- [WORK INSTRUCTIONS]:
Reproduce every line of the material below word for word, keeping each line in the order given.

— Begin —

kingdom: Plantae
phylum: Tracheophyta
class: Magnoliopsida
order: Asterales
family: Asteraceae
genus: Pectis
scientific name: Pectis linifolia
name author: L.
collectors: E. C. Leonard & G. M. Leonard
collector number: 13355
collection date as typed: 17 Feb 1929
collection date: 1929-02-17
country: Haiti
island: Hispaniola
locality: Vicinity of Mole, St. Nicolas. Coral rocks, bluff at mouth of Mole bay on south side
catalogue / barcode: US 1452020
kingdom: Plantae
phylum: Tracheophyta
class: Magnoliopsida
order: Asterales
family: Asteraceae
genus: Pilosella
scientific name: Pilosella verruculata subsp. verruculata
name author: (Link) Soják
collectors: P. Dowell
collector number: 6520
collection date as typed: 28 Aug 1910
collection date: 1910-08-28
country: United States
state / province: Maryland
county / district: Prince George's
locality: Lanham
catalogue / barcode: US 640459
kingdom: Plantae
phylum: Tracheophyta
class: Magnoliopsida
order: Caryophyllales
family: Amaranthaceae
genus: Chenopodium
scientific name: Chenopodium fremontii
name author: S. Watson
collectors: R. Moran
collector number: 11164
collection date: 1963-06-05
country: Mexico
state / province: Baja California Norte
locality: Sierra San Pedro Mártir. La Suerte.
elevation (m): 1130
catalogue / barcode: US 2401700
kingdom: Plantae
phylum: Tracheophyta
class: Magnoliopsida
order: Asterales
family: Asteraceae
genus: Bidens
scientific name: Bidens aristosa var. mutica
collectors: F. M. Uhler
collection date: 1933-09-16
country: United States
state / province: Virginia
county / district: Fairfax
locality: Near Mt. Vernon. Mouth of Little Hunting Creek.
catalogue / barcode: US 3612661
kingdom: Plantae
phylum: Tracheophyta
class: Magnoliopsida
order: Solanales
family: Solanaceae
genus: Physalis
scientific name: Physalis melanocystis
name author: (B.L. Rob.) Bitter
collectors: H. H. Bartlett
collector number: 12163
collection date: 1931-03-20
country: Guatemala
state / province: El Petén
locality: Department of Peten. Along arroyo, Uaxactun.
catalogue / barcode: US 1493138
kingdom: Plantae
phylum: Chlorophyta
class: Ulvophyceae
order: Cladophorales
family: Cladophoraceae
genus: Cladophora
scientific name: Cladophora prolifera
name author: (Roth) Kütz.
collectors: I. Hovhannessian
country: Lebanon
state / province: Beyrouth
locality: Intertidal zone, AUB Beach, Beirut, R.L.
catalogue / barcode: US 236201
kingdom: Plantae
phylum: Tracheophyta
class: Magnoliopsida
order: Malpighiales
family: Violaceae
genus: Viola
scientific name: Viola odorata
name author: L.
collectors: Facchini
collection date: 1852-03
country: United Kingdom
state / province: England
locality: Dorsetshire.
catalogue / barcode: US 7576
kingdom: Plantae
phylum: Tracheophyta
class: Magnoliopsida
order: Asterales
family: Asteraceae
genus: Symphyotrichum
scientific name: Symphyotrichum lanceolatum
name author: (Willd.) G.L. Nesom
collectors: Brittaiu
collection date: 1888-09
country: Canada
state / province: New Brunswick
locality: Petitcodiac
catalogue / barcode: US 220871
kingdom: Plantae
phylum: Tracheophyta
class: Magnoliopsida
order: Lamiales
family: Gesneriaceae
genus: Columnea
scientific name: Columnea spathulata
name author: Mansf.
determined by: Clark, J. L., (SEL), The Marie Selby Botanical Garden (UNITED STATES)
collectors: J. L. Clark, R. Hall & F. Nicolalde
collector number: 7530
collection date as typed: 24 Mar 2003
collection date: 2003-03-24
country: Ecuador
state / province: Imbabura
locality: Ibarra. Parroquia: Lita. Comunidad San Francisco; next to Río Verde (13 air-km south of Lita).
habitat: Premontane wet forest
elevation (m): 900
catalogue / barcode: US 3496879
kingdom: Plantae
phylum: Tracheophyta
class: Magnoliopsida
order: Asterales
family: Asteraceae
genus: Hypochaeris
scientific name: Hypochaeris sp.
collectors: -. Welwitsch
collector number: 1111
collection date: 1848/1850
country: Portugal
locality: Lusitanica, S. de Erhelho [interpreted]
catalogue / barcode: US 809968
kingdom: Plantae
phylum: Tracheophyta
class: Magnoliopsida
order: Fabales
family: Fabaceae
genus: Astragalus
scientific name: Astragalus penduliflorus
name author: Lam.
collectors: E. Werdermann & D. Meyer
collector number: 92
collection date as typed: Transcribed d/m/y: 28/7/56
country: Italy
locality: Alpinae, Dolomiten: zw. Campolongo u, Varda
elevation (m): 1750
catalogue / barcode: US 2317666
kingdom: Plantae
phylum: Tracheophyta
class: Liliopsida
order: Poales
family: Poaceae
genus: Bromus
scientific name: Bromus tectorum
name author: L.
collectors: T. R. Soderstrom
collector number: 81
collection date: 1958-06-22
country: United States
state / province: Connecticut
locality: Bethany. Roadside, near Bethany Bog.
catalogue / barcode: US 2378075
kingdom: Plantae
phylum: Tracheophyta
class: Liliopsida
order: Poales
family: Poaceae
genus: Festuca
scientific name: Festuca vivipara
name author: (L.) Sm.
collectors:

— End —

- [FULL OUTPUT]:
kingdom: Plantae
phylum: Tracheophyta
class: Magnoliopsida
order: Asterales
family: Asteraceae
genus: Pectis
scientific name: Pectis linifolia
name author: L.
collectors: E. C. Leonard & G. M. Leonard
collector number: 13355
collection date as typed: 17 Feb 1929
collection date: 1929-02-17
country: Haiti
island: Hispaniola
locality: Vicinity of Mole, St. Nicolas. Coral rocks, bluff at mouth of Mole bay on south side
catalogue / barcode: US 1452020
kingdom: Plantae
phylum: Tracheophyta
class: Magnoliopsida
order: Asterales
family: Asteraceae
genus: Pilosella
scientific name: Pilosella verruculata subsp. verruculata
name author: (Link) Soják
collectors: P. Dowell
collector number: 6520
collection date as typed: 28 Aug 1910
collection date: 1910-08-28
country: United States
state / province: Maryland
county / district: Prince George's
locality: Lanham
catalogue / barcode: US 640459
kingdom: Plantae
phylum: Tracheophyta
class: Magnoliopsida
order: Caryophyllales
family: Amaranthaceae
genus: Chenopodium
scientific name: Chenopodium fremontii
name author: S. Watson
collectors: R. Moran
collector number: 11164
collection date: 1963-06-05
country: Mexico
state / province: Baja California Norte
locality: Sierra San Pedro Mártir. La Suerte.
elevation (m): 1130
catalogue / barcode: US 2401700
kingdom: Plantae
phylum: Tracheophyta
class: Magnoliopsida
order: Asterales
family: Asteraceae
genus: Bidens
scientific name: Bidens aristosa var. mutica
collectors: F. M. Uhler
collection date: 1933-09-16
country: United States
state / province: Virginia
county / district: Fairfax
locality: Near Mt. Vernon. Mouth of Little Hunting Creek.
catalogue / barcode: US 3612661
kingdom: Plantae
phylum: Tracheophyta
class: Magnoliopsida
order: Solanales
family: Solanaceae
genus: Physalis
scientific name: Physalis melanocystis
name author: (B.L. Rob.) Bitter
collectors: H. H. Bartlett
collector number: 12163
collection date: 1931-03-20
country: Guatemala
state / province: El Petén
locality: Department of Peten. Along arroyo, Uaxactun.
catalogue / barcode: US 1493138
kingdom: Plantae
phylum: Chlorophyta
class: Ulvophyceae
order: Cladophorales
family: Cladophoraceae
genus: Cladophora
scientific name: Cladophora prolifera
name author: (Roth) Kütz.
collectors: I. Hovhannessian
country: Lebanon
state / province: Beyrouth
locality: Intertidal zone, AUB Beach, Beirut, R.L.
catalogue / barcode: US 236201
kingdom: Plantae
phylum: Tracheophyta
class: Magnoliopsida
order: Malpighiales
family: Violaceae
genus: Viola
scientific name: Viola odorata
name author: L.
collectors: Facchini
collection date: 1852-03
country: United Kingdom
state / province: England
locality: Dorsetshire.
catalogue / barcode: US 7576
kingdom: Plantae
phylum: Tracheophyta
class: Magnoliopsida
order: Asterales
family: Asteraceae
genus: Symphyotrichum
scientific name: Symphyotrichum lanceolatum
name author: (Willd.) G.L. Nesom
collectors: Brittaiu
collection date: 1888-09
country: Canada
state / province: New Brunswick
locality: Petitcodiac
catalogue / barcode: US 220871
kingdom: Plantae
phylum: Tracheophyta
class: Magnoliopsida
order: Lamiales
family: Gesneriaceae
genus: Columnea
scientific name: Columnea spathulata
name author: Mansf.
determined by: Clark, J. L., (SEL), The Marie Selby Botanical Garden (UNITED STATES)
collectors: J. L. Clark, R. Hall & F. Nicolalde
collector number: 7530
collection date as typed: 24 Mar 2003
collection date: 2003-03-24
country: Ecuador
state / province: Imbabura
locality: Ibarra. Parroquia: Lita. Comunidad San Francisco; next to Río Verde (13 air-km south of Lita).
habitat: Premontane wet forest
elevation (m): 900
catalogue / barcode: US 3496879
kingdom: Plantae
phylum: Tracheophyta
class: Magnoliopsida
order: Asterales
family: Asteraceae
genus: Hypochaeris
scientific name: Hypochaeris sp.
collectors: -. Welwitsch
collector number: 1111
collection date: 1848/1850
country: Portugal
locality: Lusitanica, S. de Erhelho [interpreted]
catalogue / barcode: US 809968
kingdom: Plantae
phylum: Tracheophyta
class: Magnoliopsida
order: Fabales
family: Fabaceae
genus: Astragalus
scientific name: Astragalus penduliflorus
name author: Lam.
collectors: E. Werdermann & D. Meyer
collector number: 92
collection date as typed: Transcribed d/m/y: 28/7/56
country: Italy
locality: Alpinae, Dolomiten: zw. Campolongo u, Varda
elevation (m): 1750
catalogue / barcode: US 2317666
kingdom: Plantae
phylum: Tracheophyta
class: Liliopsida
order: Poales
family: Poaceae
genus: Bromus
scientific name: Bromus tectorum
name author: L.
collectors: T. R. Soderstrom
collector number: 81
collection date: 1958-06-22
country: United States
state / province: Connecticut
locality: Bethany. Roadside, near Bethany Bog.
catalogue / barcode: US 2378075
kingdom: Plantae
phylum: Tracheophyta
class: Liliopsida
order: Poales
family: Poaceae
genus: Festuca
scientific name: Festuca vivipara
name author: (L.) Sm.
collectors:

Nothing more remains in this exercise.